I know a genuine lady looking for one asshe has just lost her elderly gelding, but she wants a gelding as she worries her remaining mare wont get on with another mare.

Where are you in SW? She is in the South (central).


----------



## ktj1891 (31 January 2013)

Hi I am SW- Wiltshire


----------



## Clava (31 January 2013)

ktj1891 said:



			Hi I am SW- Wiltshire
		
Click to expand...

You could pm me her details if you like, we are in Hampshire  no harm in me asking her.


----------



## devonlass (31 January 2013)

TBH I would think it depends on what you mean by companion/light hack??

Is she more one than the other??

I'm sure many people would be interested in a safe horse they could hack at least a couple of times a week (could think of at least a couple that could pass on details to if appropriate),but if she's more of a companion that can be hacked occasionally due to soundness issues or health etc then probably not so much sadly.

Perhaps some more details on what she can do work wise and any health issues etc would help anyone looking??


----------



## Welly (31 January 2013)

Hi, yes we are looking for a very nice horse but must be sound,


----------



## ktj1891 (31 January 2013)

I am gunna get vet back out to review her properly.

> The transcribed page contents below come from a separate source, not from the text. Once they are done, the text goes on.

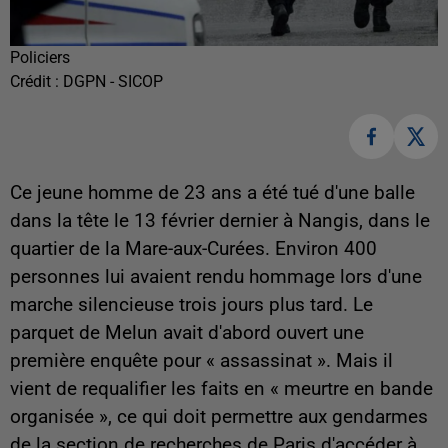
Policiers
Crédit :
DGPN - SICOP
Ce jeune homme de 23 ans a été tué d'une balle
dans la tête le 13 février dernier à Nangis, dans le
quartier de la Mare-aux-Curées. Environ 400
personnes lui avaient rendu hommage lors d'une
marche silencieuse trois jours plus tard. Le
parquet de Melun avait d'abord ouvert une
première enquête pour « assassinat ». Mais il
vient de requalifier les faits en « meurtre en bande
organisée », ce qui doit permettre aux gendarmes
de la section de recherches de Paris d'accéder à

She fractured her knee in 2010 and since they has just lived out, shes got limited flexion in her right knee BUT she has been sound since it happened in the field and shes been ridden since but not regular and has been hacked and schooled sound as a pound in walk/trot. 

Was gunna potentially bring her into work this spring/summer and see how she held up in more regular work but I don't know if she would do 5 days week work more like 2/3 light work.

Shes only 14.2hh and due to nature of her injury would need a fairly lightweight rider.


----------



## Clava (31 January 2013)

ktj1891 said:



			I am gunna get vet back out to review her properly. She fractured her knee in 2010 and since they has just lived out, shes got limited flexion in her right knee BUT she has been sound since it happened in the field and shes been ridden since but not regular and has been hacked and schooled sound as a pound in walk/trot. 

Was gunna potentially bring her into work this spring/summer and see how she held up in more regular work but I don't know if she would do 5 days week work more like 2/3 light work.

Shes only 14.2hh and due to nature of her injury would need a fairly lightweight rider.
		
Click to expand...

My friend isn't looking to ride.


----------



## ktj1891 (31 January 2013)

Yes pass details on if you would and PM if shes interested. Thank you


----------